Bruselas pone en pausa

La comisión de comercio del Parlamento Europeo convocó una reunión de emergencia en Bruselas el 23 de febrero antes de suspender la votación de ratificación. El presidente de la comisión, Bernd Lange, fue contundente en su evaluación, declarando a CNBC: "Estados Unidos ha incumplido los términos de su acuerdo. El bloque está dispuesto a tomar represalias si es necesario." Añadió que "nadie sabe qué pasará" a continuación desde Washington, lo que imposibilita que los legisladores se comprometan con un acuerdo en el que no pueden confiar en que la otra parte lo cumpla.

La Comisión Europea se hizo eco de la frustración. "Un acuerdo es un acuerdo", declaró a los periodistas el portavoz Olof Gill, exigiendo que Washington muestre claramente "qué camino está tomando para honrar el acuerdo". Trump respondió de forma característica, advirtiendo a través de las redes sociales que cualquier país que intente "jugar" con la decisión del Tribunal Supremo podría enfrentarse a "un arancel mucho más alto".

Opciones de represalia

Los funcionarios europeos están sopesando ahora una serie de contramedidas. La herramienta más poderosa disponible es el Instrumento Anti-Coerción (ACI) de la UE, un mecanismo raramente invocado que permitiría a Bruselas restringir el acceso de las empresas estadounidenses a los mercados de la UE, excluir a las empresas estadounidenses de la contratación pública e imponer límites a los flujos de inversión. Según se informa, Francia ha sido el país que más ha presionado para su despliegue.

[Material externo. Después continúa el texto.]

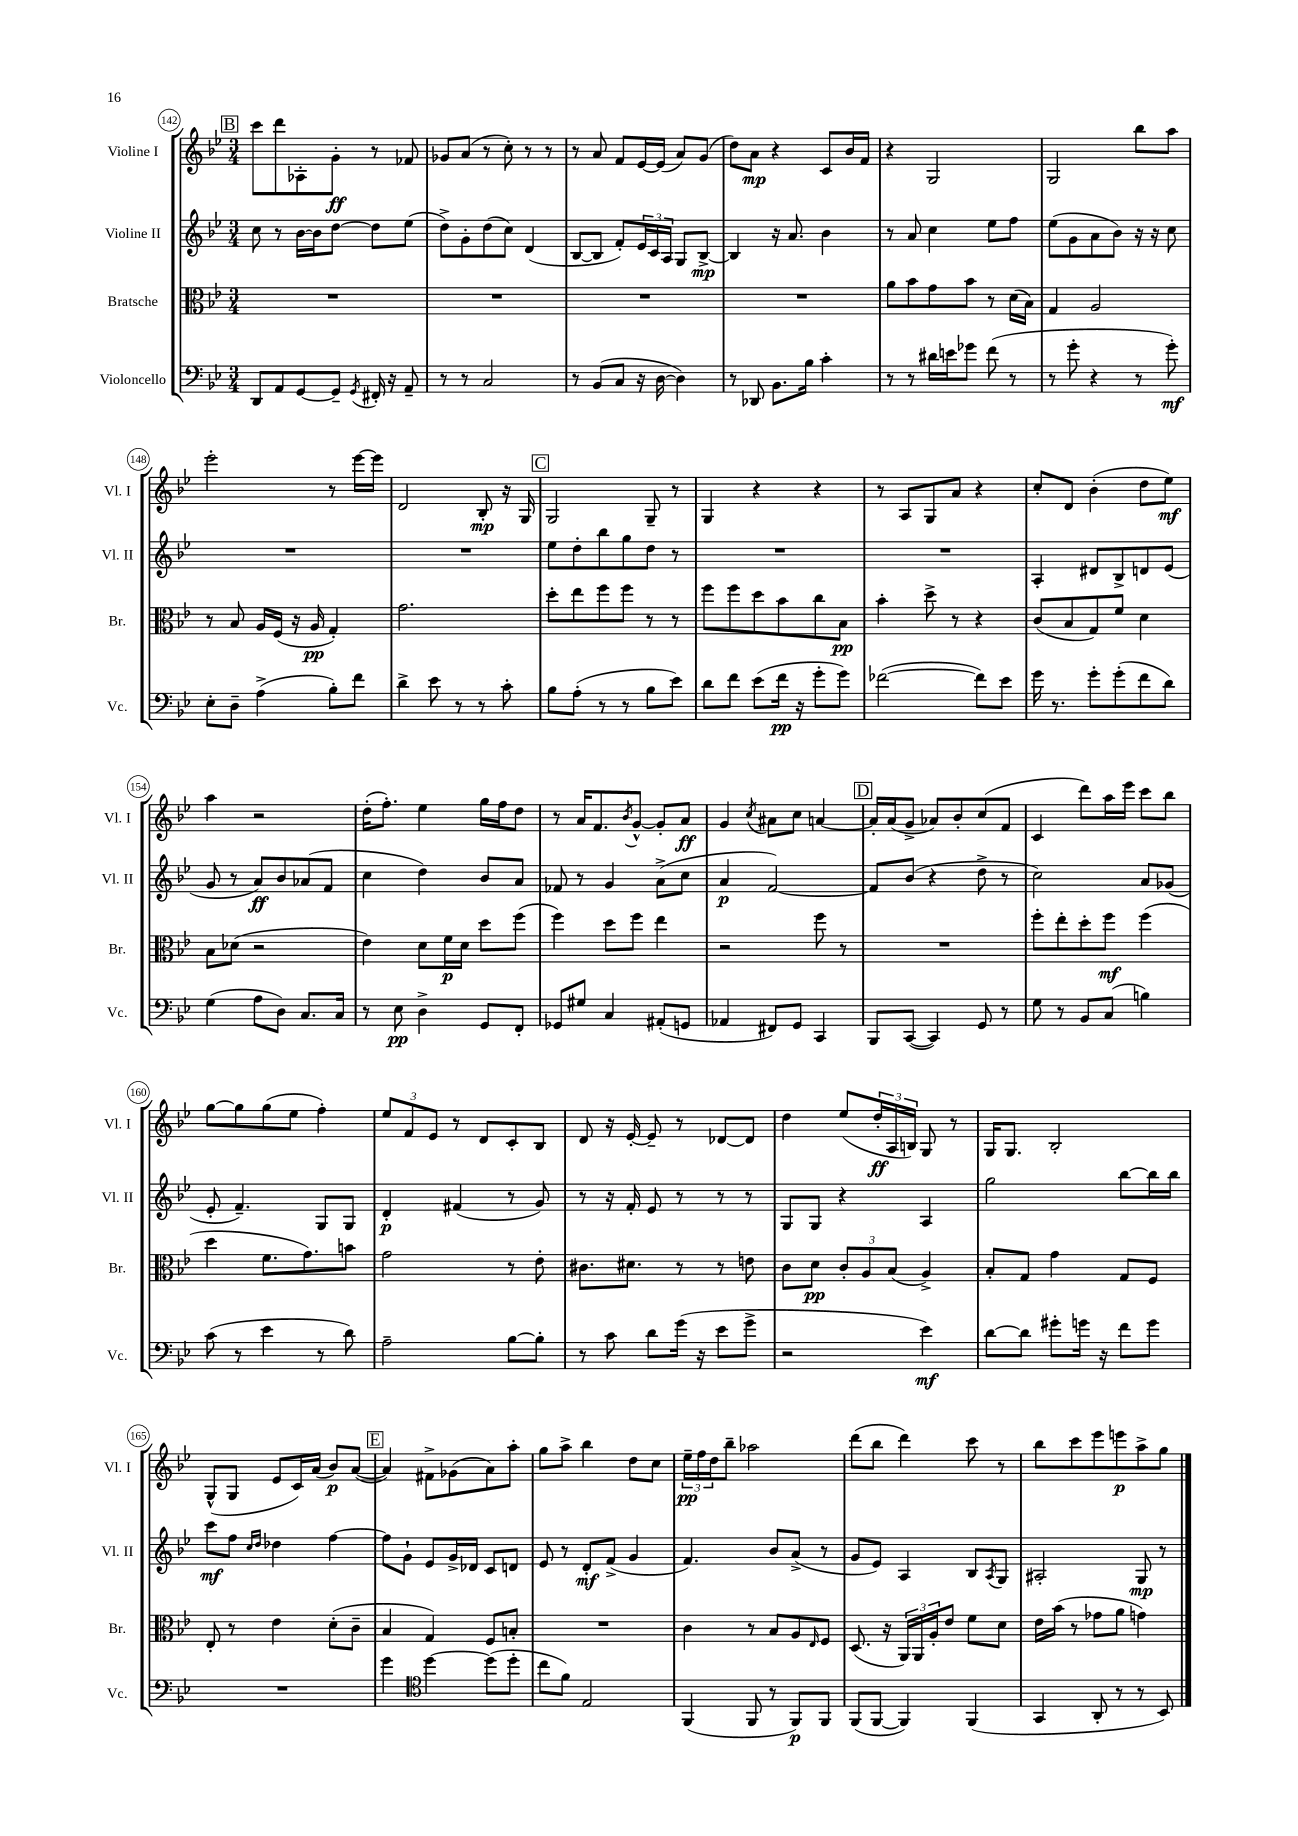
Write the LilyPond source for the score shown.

<<
\new StaffGroup <<
\new Staff = "s0" \with { instrumentName = "Violine I" shortInstrumentName = "Vl. I" } {
    \clef treble \key bes \major \numericTimeSignature \time 3/4
    \mark \markup { \box "B" } c'''8 d'''8 aes8-. g'8-.\ff r8 fes'8 |
    ges'8 a'8( r8 c''8-.) r8 r8 |
    r8 a'8 f'8 ees'16~ ees'16( a'8) g'8( |
    d''8) a'8\mp r4 c'8 bes'16 f'16 |
    r4 g2 |
    g2 bes''8 a''8 |
    ees'''2-. r8 ees'''16~ ees'''16 |
    d'2 bes8-.\mp r16 g16 |
    \mark \markup { \box "C" } g2 g8-- r8 |
    g4 r4 r4 |
    r8 a8 g8 a'8 r4 |
    c''8-. d'8 bes'4-.( d''8 ees''8\mf) |
    a''4 r2 |
    d''16-.( f''8.-.) ees''4 g''16 f''16 d''8 |
    r8 a'16 f'8. \acciaccatura { bes'8 } g'8~-^ g'8-. a'8\ff |
    g'4 \acciaccatura { c''8 } ais'8 c''8 a'4~ |
    \mark \markup { \box "D" } a'16-. a'16( g'8-> aes'8) bes'8-. c''8( f'8 |
    c'4 d'''8) a''16 ees'''16 c'''8 bes''8 |
    g''8~ g''8 g''8( ees''8 f''4-.) |
    \tuplet 3/2 { ees''8 f'8 ees'8 } r8 d'8 c'8-. bes8 |
    d'8 r16 ees'16~-. ees'8-- r8 des'8~ des'8 |
    d''4 ees''8( \tuplet 3/2 { d''16-.\ff a16 b16) } g8 r8 |
    g16 g8. bes2-. |
    g8-^( g8 ees'8 c'16) a'16( bes'8\p) a'8~( |
    \mark \markup { \box "E" } a'4) fis'8-> ges'8( a'8) a''8-. |
    g''8 a''8-> bes''4 d''8 c''8 |
    \tuplet 3/2 { ees''16--\pp f''16 d''16 } bes''8-- aes''2 |
    d'''8( bes''8 d'''4) c'''8 r8 |
    bes''8 c'''8 ees'''8 e'''8\p a''8-> g''8 \bar "|." |
}
\new Staff = "s1" \with { instrumentName = "Violine II" shortInstrumentName = "Vl. II" } {
    \clef treble \key bes \major \numericTimeSignature \time 3/4
    \mark \markup { \box "B" } c''8 r8 bes'16~ bes'16 d''8~ d''8 ees''8( |
    d''8->) g'8-. d''8( c''8) d'4( |
    bes8~ bes8 f'8-.) \tuplet 3/2 { ees'16 c'16 a16 } g8 bes8~->\mp |
    bes4 r16 a'8. bes'4 |
    r8 a'8 c''4 ees''8 f''8 |
    ees''8( g'8 a'8 bes'8) r16 r16 c''8 |
    R2. |
    R2. |
    \mark \markup { \box "C" } ees''8 d''8-. bes''8 g''8 d''8 r8 |
    R2. |
    R2. |
    a4-. dis'8 bes8-> d'8 ees'8( |
    g'8 r8 a'8\ff) bes'8 aes'8( f'8 |
    c''4 d''4) bes'8 a'8 |
    fes'8 r8 g'4 a'8->( c''8 |
    a'4\p f'2~) |
    \mark \markup { \box "D" } f'8 bes'8( r4 d''8-> r8 |
    c''2) a'8 ges'8( |
    ees'8-. f'4.--) g8 g8 |
    d'4-.\p fis'4( r8 g'8) |
    r8 r16 f'16-. ees'8 r8 r8 r8 |
    g8 g8 r4 a4 |
    g''2 bes''8~ bes''16 bes''16 |
    c'''8\mf f''8 \grace { c''16 d''16 } des''4 f''4~ |
    \mark \markup { \box "E" } f''8 g'8-! ees'8 g'16-> des'16 c'8 d'8 |
    ees'8 r8 d'8-.\mf f'8->( g'4 |
    f'4.) bes'8 a'8->( r8 |
    g'8 ees'8) a4 bes8 \acciaccatura { a8 } g8 |
    ais2-. g8\mp r8 \bar "|." |
}
\new Staff = "s2" \with { instrumentName = "Bratsche" shortInstrumentName = "Br." } {
    \clef alto \key bes \major \numericTimeSignature \time 3/4
    \mark \markup { \box "B" } R2. |
    R2. |
    R2. |
    R2. |
    a'8 bes'8 g'8 bes'8 r8 d'16( bes16) |
    g4 a2 |
    r8 bes8 a16 f16( r16 a16\pp g4-.) |
    g'2. |
    \mark \markup { \box "C" } d''8-. ees''8 f''8 f''8 r8 r8 |
    f''8 f''8 d''8 bes'8 c''8 bes8\pp |
    bes'4-. d''8-> r8 r4 |
    c'8( bes8 g8) f'8 d'4 |
    bes8 des'8( r2 |
    ees'4) d'8 f'16\p d'16 d''8 f''8( |
    f''4) d''8 f''8 ees''4 |
    r2 f''8 r8 |
    \mark \markup { \box "D" } R2. |
    f''8-. ees''8-. d''8-. f''8\mf f''4( |
    d''4 f'8. g'8.) b'8 |
    g'2 r8 ees'8-. |
    cis'8. dis'8. r8 r8 e'8 |
    c'8 d'8\pp \tuplet 3/2 { c'8-. a8 bes8( } a4->) |
    bes8-. g8 g'4 g8 f8 |
    ees8-. r8 ees'4 d'8-.( c'8-- |
    \mark \markup { \box "E" } bes4 g4) f8 b8-. |
    R2. |
    c'4 r8 bes8 a8 \grace { ees16 } f8 |
    d8.( r16 \tuplet 3/2 { a,16) a,16 a16-. } ees'8 f'8 d'8 |
    ees'16 bes'16( r8 ges'8 a'8 g'4) \bar "|." |
}
\new Staff = "s3" \with { instrumentName = "Violoncello" shortInstrumentName = "Vc." } {
    \clef bass \key bes \major \numericTimeSignature \time 3/4
    \mark \markup { \box "B" } d,8 a,8 g,8~ g,8-- \acciaccatura { g,8 } fis,16-. r16 a,8-- |
    r8 r8 c2 |
    r8 bes,8( c8 r16 d16~ d4) |
    r8 des,8 bes,8. bes16 c'4-. |
    r8 r8 dis'16 e'16 ges'8 f'8( r8 |
    r8 g'8-. r4 r8 g'8-.\mf) |
    ees8-. d8-- a4->( bes8-.) f'8 |
    d'4-> ees'8 r8 r8 c'8-. |
    \mark \markup { \box "C" } bes8 a8-.( r8 r8 bes8 ees'8) |
    d'8 f'8 ees'8( f'16\pp r16 g'8-. g'8) |
    fes'2~( fes'8) ees'8 |
    g'16 r8. g'8-. g'8-.( f'8 d'8) |
    g4( a8 d8) c8. c16 |
    r8 ees8\pp d4-> g,8 f,8-. |
    ges,8 gis8 c4 ais,8-.( g,8 |
    aes,4 fis,8) g,8 c,4 |
    \mark \markup { \box "D" } bes,,8 c,8~( c,4) g,8 r8 |
    g8 r8 bes,8 c8( b4) |
    c'8( r8 ees'4 r8 d'8) |
    a2-- bes8~ bes8-. |
    r8 c'8 d'8 g'16( r16 ees'8 g'8-> |
    r2 ees'4\mf) |
    d'8~ d'8 gis'8-. g'16 r16 f'8 g'8 |
    R2. |
    \mark \markup { \box "E" } g'4 \clef tenor d''4~ d''8( d''8-. |
    c''8 f'8) ees2 |
    f,4( f,8 r8 f,8\p) f,8 |
    f,8( f,8~ f,4) f,4( |
    g,4 a,8-. r8 r8 bes,8) \bar "|." |
}
>>
>>
\layout { \context { \Score currentBarNumber = #142 \override BarNumber.stencil = #(make-stencil-circler 0.1 0.3 ly:text-interface::print) } }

Las apuestas económicas son sustanciales. Según un análisis del FMI, un arancel universal estadounidense del 10% acompañado de medidas de represalia por parte de la UE y China podría reducir el PIB estadounidense en aproximadamente un 1% y recortar la producción mundial en alrededor de un 0,5% hasta 2026. Las exportaciones estadounidenses representan aproximadamente el 2,1% del PIB de la UE, lo que significa que incluso un régimen arancelario moderado podría restar 0,4 puntos porcentuales al crecimiento europeo.

Mercados sacudidos

Los mercados financieros registraron la alarma rápidamente. El Promedio Industrial Dow Jones cayó más de 820 puntos, un descenso del 1,66%, el día en que la UE anunció su pausa, mientras que el S&P 500 perdió un 1,04% y el Nasdaq un 1,13%. Los índices europeos también bajaron. Por otra parte, los negociadores comerciales indios cancelaron las conversaciones previstas con Washington sobre un acuerdo bilateral separado, lo que sugiere que el daño a la diplomacia comercial estadounidense se está extendiendo más allá de Europa.

Un patrón de escalada

El enfrentamiento ilustra una dinámica recurrente del segundo mandato de Trump: utilizar las amenazas arancelarias como palanca coercitiva y, a continuación, volver a escalar cuando se ve frenado por restricciones legales o diplomáticas. Para la UE, la pregunta inmediata es si el acuerdo comercial transatlántico puede salvarse, o si Bruselas debe tratarlo ahora como efectivamente muerto y girar totalmente hacia las represalias. Cualquiera de los dos caminos conlleva costes significativos para los consumidores, las empresas y la economía mundial en general.